HM Treasury insisted the sudden announcement was part of a standard internal audit of the system. CGT raises less than £9bn a year from just 300,000 people, making up less than 1pc of Treasury income. Income tax, the Government’s largest single source of revenue, generates almost £200bn.
The review will assess exemptions, rates and reliefs, including the 0pc rate that applies to people selling their main home. Capital gains tax is currently levied for higher-rate and additional-rate taxpayers at 20pc on the sale of assets such as shares and at 28pc for residential property that is not a primary home.
Basic-rate taxpayers are charged CGT at 10pc and 18pc respectively, but only if the taxable proceeds from the sale added to their income is less than £50,000, the basic-rate income tax threshold. Any gain above this is paid at the higher rate. These are the five policy changes experts think are most likely and what the cost would be to the taxpayer:
Lifting rates in line with income tax
Pundits have suggested bringing the main CGT rates in line with income tax, payable at 20pc for basic-rate payers, 40pc for higher-rate earners and 45pc for additional-rate taxpayers. The current difference between the two rates gives wealthier taxpayers an incentive to take their income from investments gains.
Former Chancellor George Osborne increased the top rate from 18pc to 28pc in 2010 to reduce this incentive and calculated that the Government would make roughly £60m for every one percentage point reduction in the gap between the two levies.
Cutting CGT breaks
Lowering the £12,300 annual CGT allowance to bring it in line with the £2,000 dividend allowance would again reduce the incentive to take income in the form of gains. The £10,300 decrease in the exempt amount would mean an increased tax bill of almost £2,900, assuming the same £50,000 gain on the sale of a second property.
Scrapping nine-month extension
The Daily Telegraph’s tax columnist Mike Warburton said one of the most likely changes could be scrapping the
nine-month tax-free period between buying a second home and selling a main home, which can be used by people with more than one home to avoid CGT when they buy and sell properties. If this was scrapped, an individual would have to sell the moment they moved out.
The capital gain would be timeapportioned to reflect the loss of main residence relief. Someone with a gain of £100,000 who sold their main property nine months after moving out of their former home would have to pay £7,500 in CGT, according to Blick Rothenberg’s figures. Currently, they would pay nothing.
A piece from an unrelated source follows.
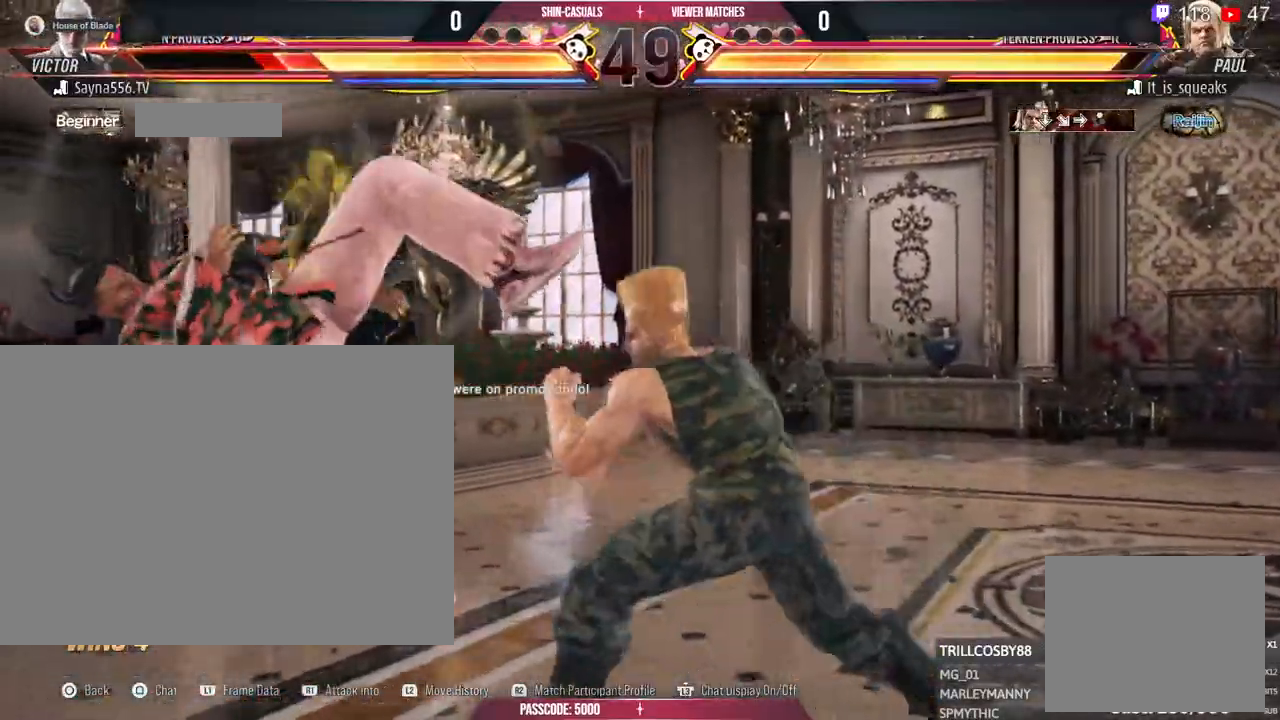
{"buttons": [], "left_stick": "center", "right_stick": "center", "events": []}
Scrapping £40,000 lettings relief
Another possibility would be to scrap the £40,000 tax-free allowance on rental income where a main home, or part of it, is rented out before it is sold. It would mean an additional tax cost of £11,200, based on the main 28pc rate.
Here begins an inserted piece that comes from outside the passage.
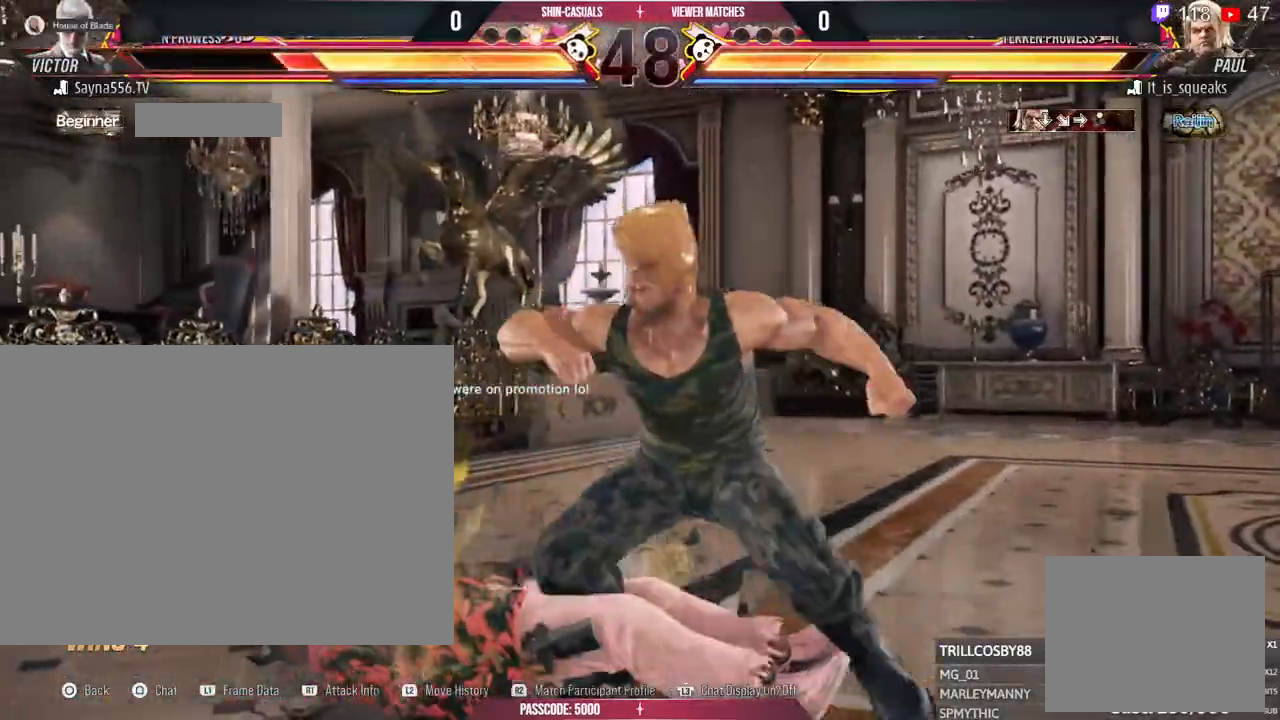
{"buttons": [], "left_stick": "center", "right_stick": "center", "events": []}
Abolishing primary residence relief
Scrapping the 0pc rate of CGT for people selling their main residence altogether is unlikely, experts have said, as it would put people off moving home.
It would act against the Chancellor’s temporary stamp duty holiday announced in the summer Budget last week, which is designed to re-energise the housing market.
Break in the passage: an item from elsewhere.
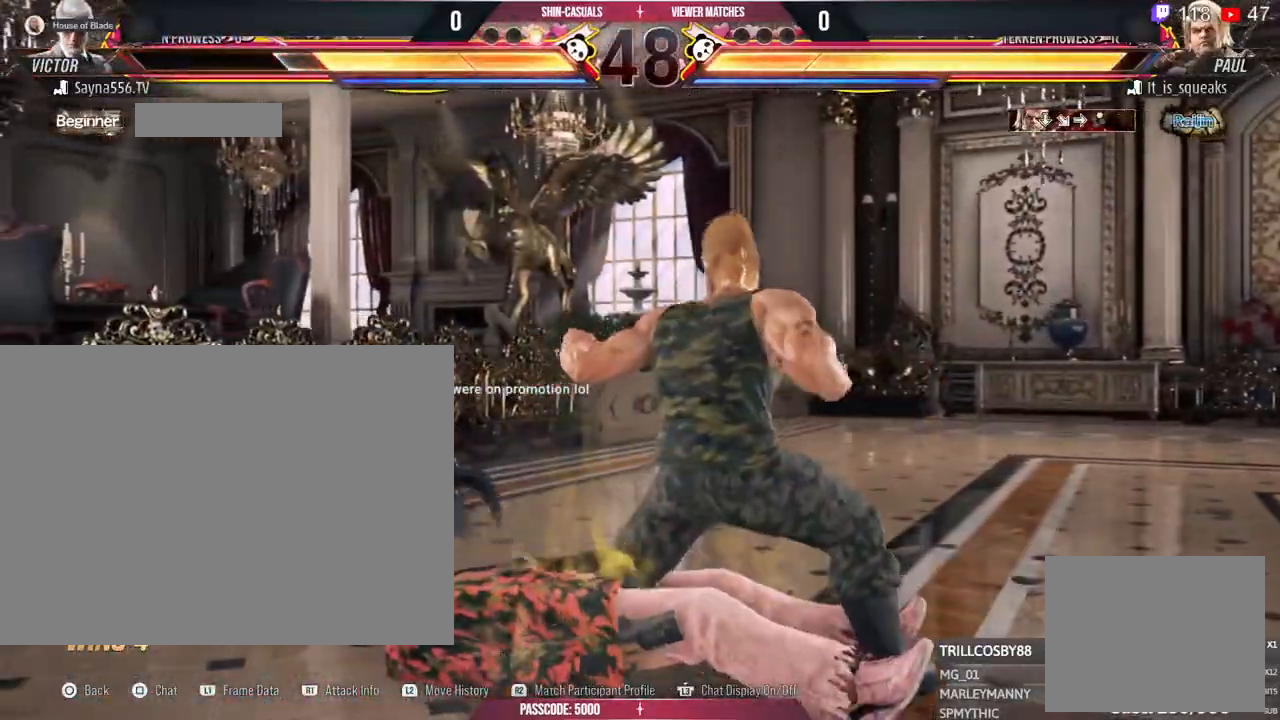
{"buttons": [], "left_stick": "center", "right_stick": "center", "events": []}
Abolishing this relief would mean a higher-rate taxpayer paying 28pc on any gain in the property’s value since purchase, in excess of the £12,300 annual tax free allowance.
Scrapping the relief would provide a large boost to how much the tax generates, adding between 100,000 and 200,000 residential property transactions into the tax net each year.
George Bull of tax firm RSM UK said it was more likely the Chancellor could introduce a limit to the relief in the form of a new lifetime allowance.